Work to complete: Reproduce verbatim the lines of the material below, from the line containing "This record shows" through the line containing "0.012060, 0.698919, 0.515369]]", inclusive.

===

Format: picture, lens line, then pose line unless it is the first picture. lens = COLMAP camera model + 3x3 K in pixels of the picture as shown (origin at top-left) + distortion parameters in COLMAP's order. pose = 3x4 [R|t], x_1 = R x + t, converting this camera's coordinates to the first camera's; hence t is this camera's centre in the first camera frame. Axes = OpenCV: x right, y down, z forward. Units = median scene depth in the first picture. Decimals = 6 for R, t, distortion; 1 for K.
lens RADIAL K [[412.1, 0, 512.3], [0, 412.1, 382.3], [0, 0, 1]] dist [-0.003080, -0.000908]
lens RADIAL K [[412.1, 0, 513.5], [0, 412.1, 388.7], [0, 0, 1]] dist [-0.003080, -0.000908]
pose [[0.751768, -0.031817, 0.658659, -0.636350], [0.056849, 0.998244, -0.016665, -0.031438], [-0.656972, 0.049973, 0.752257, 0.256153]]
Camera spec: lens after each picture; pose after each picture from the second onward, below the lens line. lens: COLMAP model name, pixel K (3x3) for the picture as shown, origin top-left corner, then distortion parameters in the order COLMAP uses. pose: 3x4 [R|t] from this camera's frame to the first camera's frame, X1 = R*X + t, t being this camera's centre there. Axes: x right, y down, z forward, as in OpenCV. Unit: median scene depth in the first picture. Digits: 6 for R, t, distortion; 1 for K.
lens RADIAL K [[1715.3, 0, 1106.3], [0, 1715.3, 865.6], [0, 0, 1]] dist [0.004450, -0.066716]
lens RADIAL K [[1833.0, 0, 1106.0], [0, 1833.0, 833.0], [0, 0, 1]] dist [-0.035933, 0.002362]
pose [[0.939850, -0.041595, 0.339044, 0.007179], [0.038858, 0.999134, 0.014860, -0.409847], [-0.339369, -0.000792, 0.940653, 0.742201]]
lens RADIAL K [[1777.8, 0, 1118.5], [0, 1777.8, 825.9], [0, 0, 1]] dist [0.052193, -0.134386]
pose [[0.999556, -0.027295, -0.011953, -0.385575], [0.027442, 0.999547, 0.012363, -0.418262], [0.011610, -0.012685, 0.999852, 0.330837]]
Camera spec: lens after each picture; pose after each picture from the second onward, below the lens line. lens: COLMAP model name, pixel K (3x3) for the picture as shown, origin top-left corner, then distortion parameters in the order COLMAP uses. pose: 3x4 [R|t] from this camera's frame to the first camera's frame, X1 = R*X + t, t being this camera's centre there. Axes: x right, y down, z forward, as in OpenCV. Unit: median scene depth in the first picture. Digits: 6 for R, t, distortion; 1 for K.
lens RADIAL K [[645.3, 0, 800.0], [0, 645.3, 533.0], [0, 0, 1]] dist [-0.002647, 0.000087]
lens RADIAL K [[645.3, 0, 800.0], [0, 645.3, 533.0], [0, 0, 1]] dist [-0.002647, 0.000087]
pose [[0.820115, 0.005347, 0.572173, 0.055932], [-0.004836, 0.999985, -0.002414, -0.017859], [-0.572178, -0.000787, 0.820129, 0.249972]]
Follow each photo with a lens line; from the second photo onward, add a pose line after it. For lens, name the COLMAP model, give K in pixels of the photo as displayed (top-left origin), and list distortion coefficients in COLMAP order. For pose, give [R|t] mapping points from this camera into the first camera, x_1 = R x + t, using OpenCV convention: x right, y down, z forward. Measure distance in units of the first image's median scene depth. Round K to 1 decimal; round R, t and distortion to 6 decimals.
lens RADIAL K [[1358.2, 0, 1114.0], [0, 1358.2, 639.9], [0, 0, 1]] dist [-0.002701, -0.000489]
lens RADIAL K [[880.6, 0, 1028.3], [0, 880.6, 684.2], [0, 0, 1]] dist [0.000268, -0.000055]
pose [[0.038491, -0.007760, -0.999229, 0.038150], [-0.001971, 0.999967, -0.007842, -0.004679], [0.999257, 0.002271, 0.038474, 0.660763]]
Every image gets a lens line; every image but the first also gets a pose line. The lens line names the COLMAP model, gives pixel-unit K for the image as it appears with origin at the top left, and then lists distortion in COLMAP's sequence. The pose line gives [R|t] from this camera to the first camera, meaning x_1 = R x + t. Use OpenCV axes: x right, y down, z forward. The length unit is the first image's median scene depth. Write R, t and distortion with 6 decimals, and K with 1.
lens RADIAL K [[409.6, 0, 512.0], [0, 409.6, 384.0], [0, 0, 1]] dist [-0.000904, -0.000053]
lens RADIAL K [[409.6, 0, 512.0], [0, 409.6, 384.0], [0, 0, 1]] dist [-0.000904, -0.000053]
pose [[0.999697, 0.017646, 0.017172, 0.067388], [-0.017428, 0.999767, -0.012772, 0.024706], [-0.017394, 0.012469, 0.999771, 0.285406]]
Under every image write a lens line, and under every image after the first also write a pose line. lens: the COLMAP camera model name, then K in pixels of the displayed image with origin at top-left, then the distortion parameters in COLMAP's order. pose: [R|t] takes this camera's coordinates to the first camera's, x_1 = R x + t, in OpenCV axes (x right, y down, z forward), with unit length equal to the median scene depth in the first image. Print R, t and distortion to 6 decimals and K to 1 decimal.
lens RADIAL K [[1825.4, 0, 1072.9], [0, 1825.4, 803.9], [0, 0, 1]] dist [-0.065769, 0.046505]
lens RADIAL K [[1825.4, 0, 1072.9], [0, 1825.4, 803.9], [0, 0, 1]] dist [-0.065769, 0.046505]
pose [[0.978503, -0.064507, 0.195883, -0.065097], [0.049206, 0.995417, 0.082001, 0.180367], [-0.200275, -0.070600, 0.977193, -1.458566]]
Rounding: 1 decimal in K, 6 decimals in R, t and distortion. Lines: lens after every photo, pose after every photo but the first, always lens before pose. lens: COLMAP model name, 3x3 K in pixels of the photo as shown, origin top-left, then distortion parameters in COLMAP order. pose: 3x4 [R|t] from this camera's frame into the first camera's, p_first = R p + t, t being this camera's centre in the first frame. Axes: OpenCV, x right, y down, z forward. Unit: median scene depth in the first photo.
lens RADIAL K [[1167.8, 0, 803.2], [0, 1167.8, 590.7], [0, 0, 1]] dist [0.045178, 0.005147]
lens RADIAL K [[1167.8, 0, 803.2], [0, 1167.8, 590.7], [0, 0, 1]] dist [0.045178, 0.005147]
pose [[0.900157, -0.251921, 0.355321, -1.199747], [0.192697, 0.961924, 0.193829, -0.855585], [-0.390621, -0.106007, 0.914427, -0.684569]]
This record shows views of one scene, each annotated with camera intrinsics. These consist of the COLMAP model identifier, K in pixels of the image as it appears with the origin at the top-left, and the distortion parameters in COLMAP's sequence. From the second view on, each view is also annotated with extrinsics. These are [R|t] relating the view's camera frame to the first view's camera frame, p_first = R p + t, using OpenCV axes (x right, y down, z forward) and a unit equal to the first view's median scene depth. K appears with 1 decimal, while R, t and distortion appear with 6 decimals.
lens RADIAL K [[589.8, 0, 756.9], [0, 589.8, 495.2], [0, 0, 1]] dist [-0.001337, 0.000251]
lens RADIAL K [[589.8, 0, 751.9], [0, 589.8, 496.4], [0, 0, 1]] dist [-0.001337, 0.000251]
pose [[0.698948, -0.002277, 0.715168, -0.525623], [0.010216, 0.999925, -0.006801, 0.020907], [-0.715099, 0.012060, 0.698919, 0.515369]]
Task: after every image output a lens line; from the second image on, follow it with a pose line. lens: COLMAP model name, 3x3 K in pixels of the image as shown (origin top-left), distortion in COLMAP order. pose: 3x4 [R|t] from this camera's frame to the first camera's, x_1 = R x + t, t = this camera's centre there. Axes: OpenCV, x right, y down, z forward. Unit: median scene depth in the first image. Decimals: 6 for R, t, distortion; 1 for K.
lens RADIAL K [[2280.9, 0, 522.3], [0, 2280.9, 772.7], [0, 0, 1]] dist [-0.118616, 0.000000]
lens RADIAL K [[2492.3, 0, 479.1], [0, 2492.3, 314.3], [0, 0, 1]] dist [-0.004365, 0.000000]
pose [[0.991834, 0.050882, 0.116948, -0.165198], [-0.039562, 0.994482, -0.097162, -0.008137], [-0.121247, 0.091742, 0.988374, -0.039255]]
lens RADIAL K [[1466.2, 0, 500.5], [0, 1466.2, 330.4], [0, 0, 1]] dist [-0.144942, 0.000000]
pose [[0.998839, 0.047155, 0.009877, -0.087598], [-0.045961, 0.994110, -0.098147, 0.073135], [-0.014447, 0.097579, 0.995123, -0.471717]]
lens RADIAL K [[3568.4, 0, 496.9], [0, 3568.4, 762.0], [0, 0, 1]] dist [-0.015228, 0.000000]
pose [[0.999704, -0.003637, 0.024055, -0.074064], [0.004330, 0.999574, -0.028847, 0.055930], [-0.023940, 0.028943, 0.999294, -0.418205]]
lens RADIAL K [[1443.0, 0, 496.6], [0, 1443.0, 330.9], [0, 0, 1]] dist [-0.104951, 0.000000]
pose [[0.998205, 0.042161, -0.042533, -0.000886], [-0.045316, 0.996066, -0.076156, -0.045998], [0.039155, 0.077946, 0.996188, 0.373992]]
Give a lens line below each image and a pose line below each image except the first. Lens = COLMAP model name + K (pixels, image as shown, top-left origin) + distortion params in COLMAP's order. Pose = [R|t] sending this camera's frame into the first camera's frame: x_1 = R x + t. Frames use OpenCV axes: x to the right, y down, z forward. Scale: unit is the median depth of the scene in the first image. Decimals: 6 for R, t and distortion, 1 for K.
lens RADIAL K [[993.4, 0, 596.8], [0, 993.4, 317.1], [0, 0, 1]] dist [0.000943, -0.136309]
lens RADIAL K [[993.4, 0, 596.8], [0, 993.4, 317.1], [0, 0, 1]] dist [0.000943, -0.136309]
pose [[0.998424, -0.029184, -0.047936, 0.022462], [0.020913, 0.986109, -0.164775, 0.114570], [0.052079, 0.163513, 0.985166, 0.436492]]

===

Response area:
This record shows views of one scene, each annotated with camera intrinsics. These consist of the COLMAP model identifier, K in pixels of the image as it appears with the origin at the top-left, and the distortion parameters in COLMAP's sequence. From the second view on, each view is also annotated with extrinsics. These are [R|t] relating the view's camera frame to the first view's camera frame, p_first = R p + t, using OpenCV axes (x right, y down, z forward) and a unit equal to the first view's median scene depth. K appears with 1 decimal, while R, t and distortion appear with 6 decimals.
lens RADIAL K [[589.8, 0, 756.9], [0, 589.8, 495.2], [0, 0, 1]] dist [-0.001337, 0.000251]
lens RADIAL K [[589.8, 0, 751.9], [0, 589.8, 496.4], [0, 0, 1]] dist [-0.001337, 0.000251]
pose [[0.698948, -0.002277, 0.715168, -0.525623], [0.010216, 0.999925, -0.006801, 0.020907], [-0.715099, 0.012060, 0.698919, 0.515369]]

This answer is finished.